All this, instead of encouraging the sinner, as opponents have it, to return and wallow in the mire of iniquity, does, on the contrary, make him gird up his loins, and walk with a firm but cautious step for the future. And this apart from the fact that one of the supernatural effects of this sacrament of penance is the bestowal of actual medicinal graces, whereby the soul is strengthened against relapsing, and for which reason regular and frequent confession is so earnestly encouraged.
5. To have a wise prudent spiritual adviser, to have an experienced physician of the soul, to have a merciful but strict judge of moral duty: is to have the greatest spiritual support on earth, even apart from the superadded sacramental character of such a minister.

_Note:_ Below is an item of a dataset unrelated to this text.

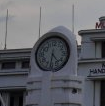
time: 4:31
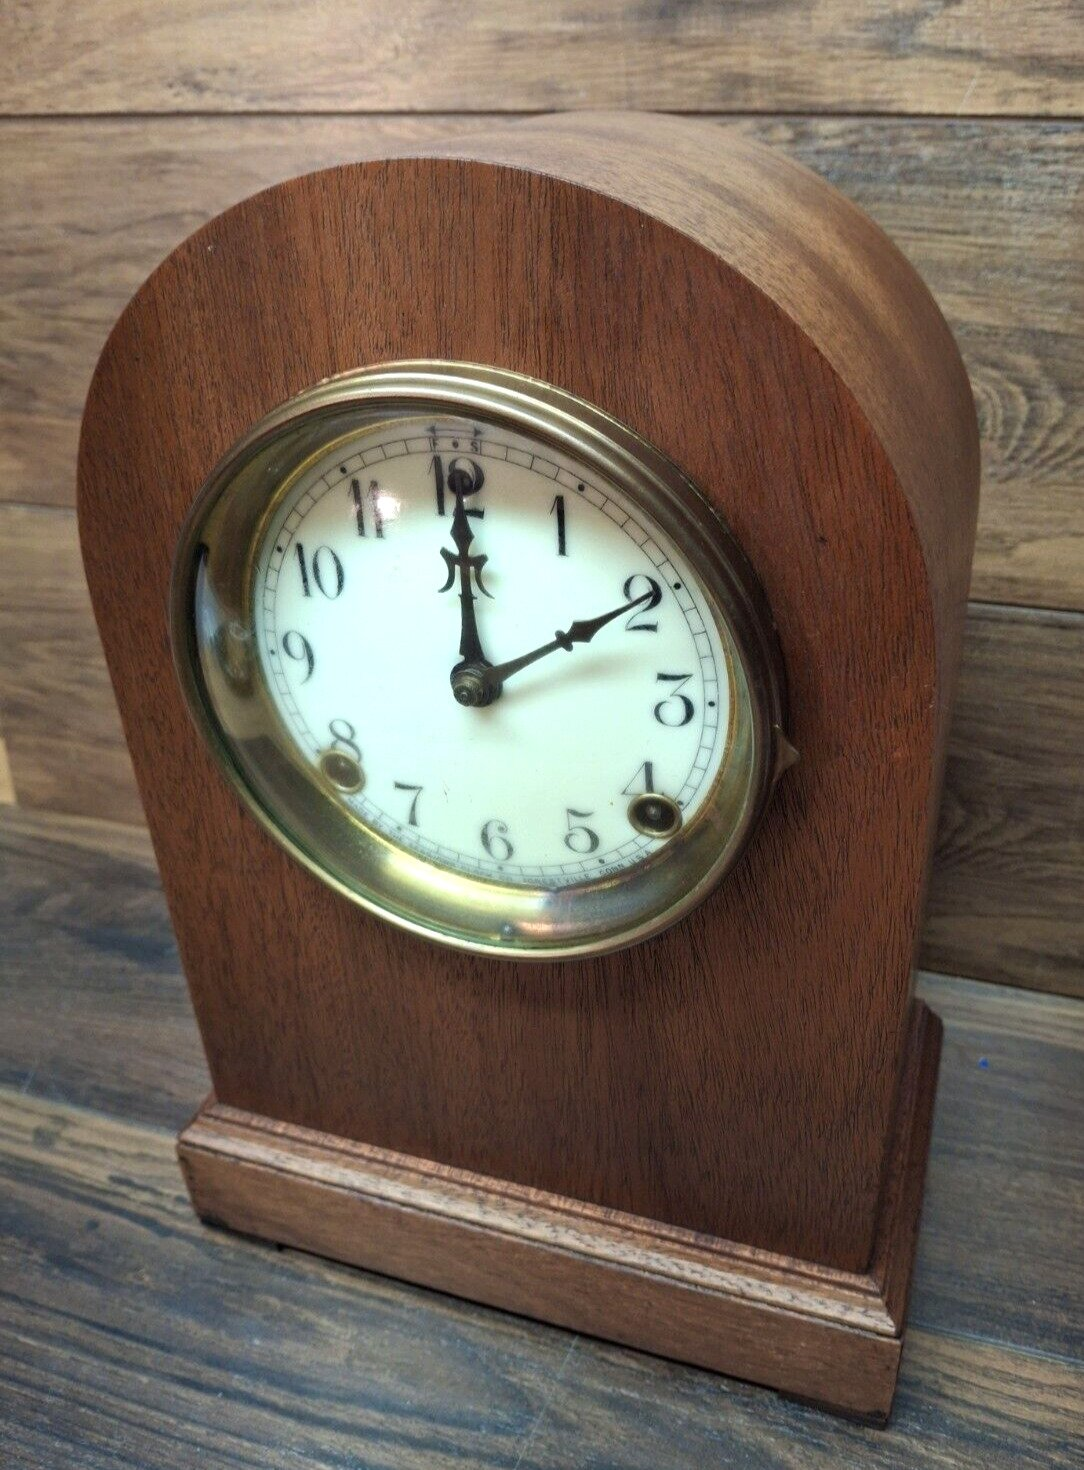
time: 2:00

It is this blessed gift which the Catholic has in his legitimately-approved and authorized confessor.
Prejudice or ignorance can alone construe such an inestimable treasure, which brings peace of conscience and heavenly consolation, into “making the priest the keeper of a man’s conscience, and the destroyer of man’s spiritual liberty and of his responsibility to his Creator.”
How different are the opinions of thoughtful men, concerning this Tribunal of Penance, will be seen from the following: One is a Frenchman, who, unhappily, apostatized from the Catholic Church; the second is a distinguished German philosopher, who lived and died a Protestant; the third is one of the profoundest thinkers of our day, who, born in the Episcopal Church in England, served her some forty years, and then left her to enter the Catholic, Apostolic, and Roman Church.
The first of these—Voltaire—thus writes:
“The enemies of the Roman Church, who have assailed the salutary institution of confession, appear to have removed the strongest restraint which can be put upon secret crimes. The sages of antiquity themselves felt the importance of it."[61]
The second—Leibnitz—in his “System of Theology” says:
“The institution of sacramental confession is assuredly worthy of the divine wisdom, and, of all the doctrines of religion, it is the most admirable and the most beautiful. It was admired by the Chinese and the inhabitants of Japan. The necessity of confessing sin is sufficient to preserve from it those who still preserve their modesty; and yet, if any fail, confession consoles and restores them. I look on a grave and prudent confessor as a great instrument of God for the salvation of souls. His counsels regulate the sentiments, reprove vices, remove occasions of sin, cause the restitution of ill-acquired property, and the reparation of wrongs; clear up doubts, console under afflictions—in fine, cure or relieve all the evils of the soul; and as nothing in the world is more precious than a faithful friend, what is the value of that friend when he is bound by his functions and fitted by his knowledge to devote to you all his care, under the seal of the most inviolable secrecy?”